Visual Prompt: Bamboo Bayou, Kilorn x Cameron

138 2 0
                                    

Submitted by LilyHarvord via Tumblr.

"Doesn't this seem creepy to you?" Cameron looks up while she walks.

She sometimes spins in a circle as if the path behind us won't look the same as the path in front. As if it could change just by us passing through. Or maybe she expects the tall poles to animate and close up, for the forest to swallow us whole. I chuckle every time she does it and she gives me the side-eye that thrills me.

The poles extend so high above that even though we're on a path wide enough for both of us, the leaves come together and shroud us in shadow. It's a stagnant kind of cool. Like the air is still frozen from last winter. There's nothing bu the slight swaying to even indicate the weather out there effects anything in here. It's not creepy, it's wonderfully quiet. Cameron doesn't know what to do with quiet.

Her pace picks up when she sees golden light, the end of the bamboo forest. I tug her sleeve and make her pace herself. I savor the eager, annoyed looks. I am so often on my back foot with her, the one that's left running or retracting or rearranging myself that to see her twirl again, walking backwards, makes me laugh out loud. She spins and plows on, leaving me to watch her dash to the light.

I'm not there when the bayou makes it's first impression, but she can save that moment for herself. She needs things that are all her own. I do get her secondary response, the things that overflow her and she has to share.

"I have never seen anything so blue and yet so clear," she declares.

When she turned seventeen, I persuaded her parents to let her travel with me. It was a tough sell, her being in school and all. In the end, her mother thought she should see the whole of what there is to see. To exercise the freedom she'd worked so hard to win. To justify the nightmares she fought almost every night, I guess.

I took her to the Stilts, to Sommerton. I showed her the house I lived in, the Barrow home, I took her up and down the river on a borrowed fishing boat. I taught her how to braid nets and we caught our own supper. We stayed in a tavern where I expected someone to remember my name, but saw only strangers. A few weeks of backpacking the forests, bartering ferry rides, and crossing farm land and I took her home. She needed school. I needed the road. We both needed those weeks to figure that out.

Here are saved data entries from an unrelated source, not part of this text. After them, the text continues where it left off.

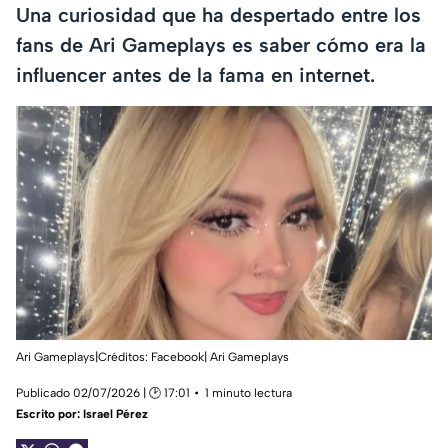
Una curiosidad que ha despertado entre los
fans de Ari Gameplays es saber cómo era la
influencer antes de la fama en internet.
Ari Gameplays|Créditos: Facebook| Ari Gameplays
Publicado 02/07/2026 | 🕑 17:01
1 minuto lectura
Escrito por:
Israel Pérez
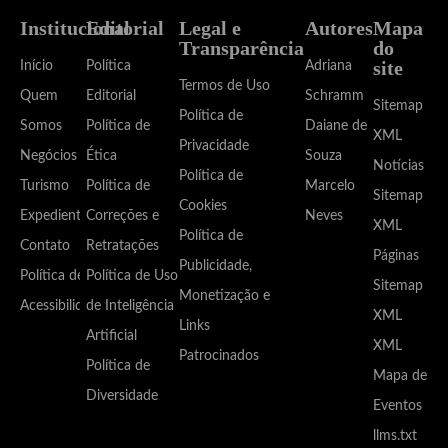
Institucional
Editorial
Legal e
Autores
Mapa
Transparência
do
site
Início
Política
Adriana
Termos de Uso
Quem
Editorial
Schramm
Sitemap
Política de
Somos
Política de
Daiane de
XML
Privacidade
Negócios
Ética
Souza
Notícias
Política de
Turismo
Política de
Marcelo
Sitemap
Cookies
Expediente
Correções e
Neves
XML
Política de
Contato
Retratações
Páginas
Publicidade,
Política de
Política de Uso
Sitemap
Monetização e
Acessibilidade
de Inteligência
XML
Links
Artificial
XML
Patrocinados
Política de
Mapa de
Diversidade
Eventos
llms.txt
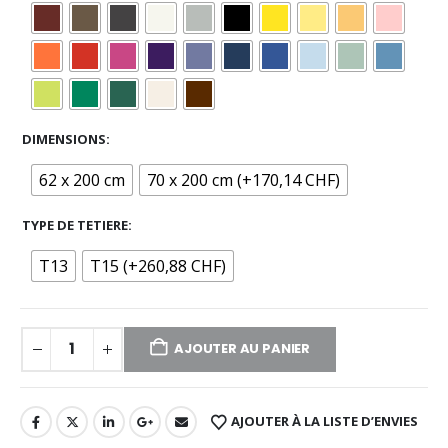
DIMENSIONS
62 x 200 cm
70 x 200 cm (+170,14 CHF)
TYPE DE TETIERE
T13
T15 (+260,88 CHF)
AJOUTER AU PANIER
AJOUTER À LA LISTE D’ENVIES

She's nineteen now, same as I was when we met. I've been through Norta and Montfort, Piedmont, and even on a misadventure into Prairie. Of all the places I've ever been, this is the one I wanted most to share with her.

"Is it even water?" She asks.

"Oh, it's water," I assure.

"Did you see that? Is that what we're catching?"

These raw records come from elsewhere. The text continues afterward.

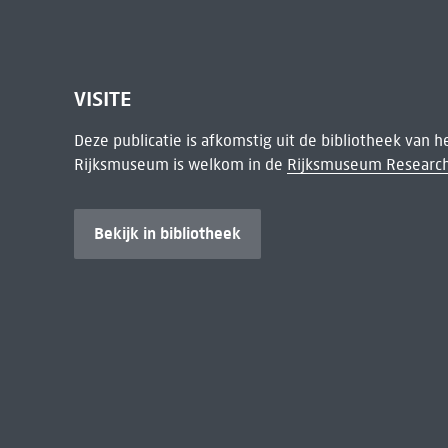
VISITE
Deze publicatie is afkomstig uit de bibliotheek van 
Rijksmuseum is welkom in de
Rijksmuseum Research
Bekijk in bibliotheek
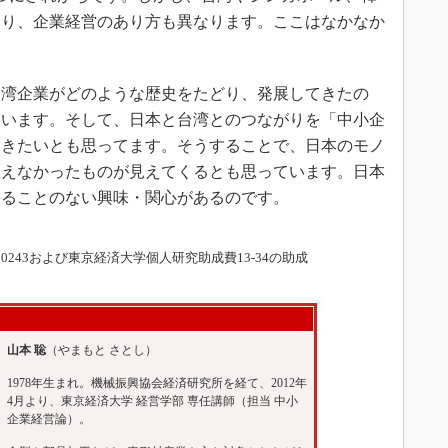
なり、企業経営のあり方も異なります。ここはなかなか
湾企業がどのような歴史をたどり、発展してきたの
ています。そして、日本と台湾とのつながりを「中小企
いきたいとも思ってます。そうすることで、日本のモノ
見えなかったものが見えてくるとも思っています。日本
きることのない興味・関心があるのです。
780243および東京経済大学個人研究助成費13-34の助成
山本 聡
（やまもと さとし）
1978年生まれ。機械振興協会経済研究所を経て、2012年
4月より、東京経済大学 経営学部 専任講師（担当 中小
企業経営論）。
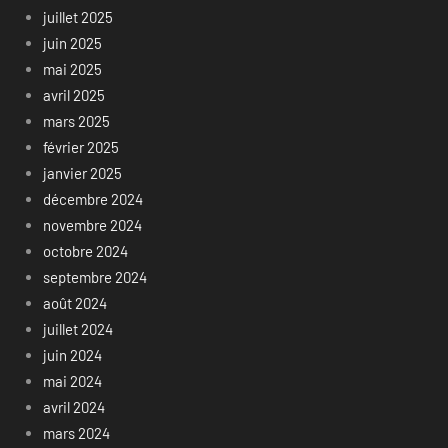
juillet 2025
juin 2025
mai 2025
avril 2025
mars 2025
février 2025
janvier 2025
décembre 2024
novembre 2024
octobre 2024
septembre 2024
août 2024
juillet 2024
juin 2024
mai 2024
avril 2024
mars 2024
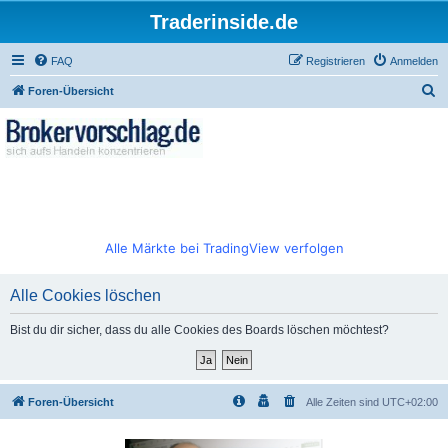
Traderinside.de
FAQ
Registrieren
Anmelden
S
Foren-Übersicht
u
c
h
e
Alle Märkte bei TradingView verfolgen
Alle Cookies löschen
Bist du dir sicher, dass du alle Cookies des Boards löschen möchtest?
Foren-Übersicht
Alle Zeiten sind
UTC+02:00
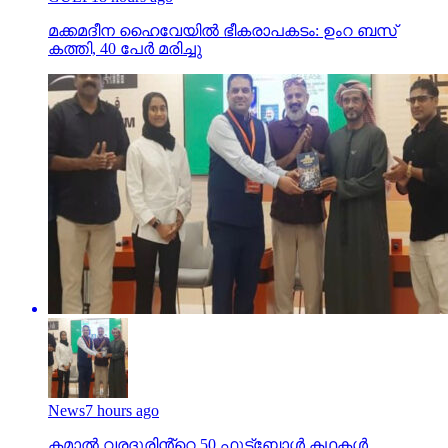
മക്കമദീന ഹൈവേയില്‍ ഭീകരാപകടം: ഉംറ ബസ്
കത്തി, 40 പേര്‍ മരിച്ചു
News
7 hours ago
കമാൽ വരദൂരിൻ്റെ 50 ഫുട്ബോൾ കഥകൾ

I follow her pointed finger to the long fish circling beneath, across the gap, another fisher stands with a spear. He waves. I wave back. Cameron is hunched over and marveling, unaware how many paths lead out to the river. The locals gather here in the morning when the big fish migrate past to the shady depths from their shallow, night time feeding grounds.

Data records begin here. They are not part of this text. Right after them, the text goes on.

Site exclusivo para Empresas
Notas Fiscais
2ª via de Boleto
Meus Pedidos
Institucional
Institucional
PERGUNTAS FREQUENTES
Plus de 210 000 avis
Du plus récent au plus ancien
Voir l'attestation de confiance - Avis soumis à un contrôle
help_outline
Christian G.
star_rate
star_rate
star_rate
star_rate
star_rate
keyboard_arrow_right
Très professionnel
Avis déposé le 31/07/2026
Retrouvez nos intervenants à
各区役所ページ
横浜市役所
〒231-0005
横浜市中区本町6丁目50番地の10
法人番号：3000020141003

"Their called pie-fillers. They come in all sorts of colors. All of them tasty." I set the spears down on the path.

Cameron gets down on her hands and knees and then on her stomach. Her fingers reach down to the surface of the water and entice the fish to the surface. She skims the side of one before it flicks away into the depths. She admires them like a child, like she should have as a child. And I no longer care if I catch a single one. She can play like that until all the fish have passed and the sun is high so long as she's smiling.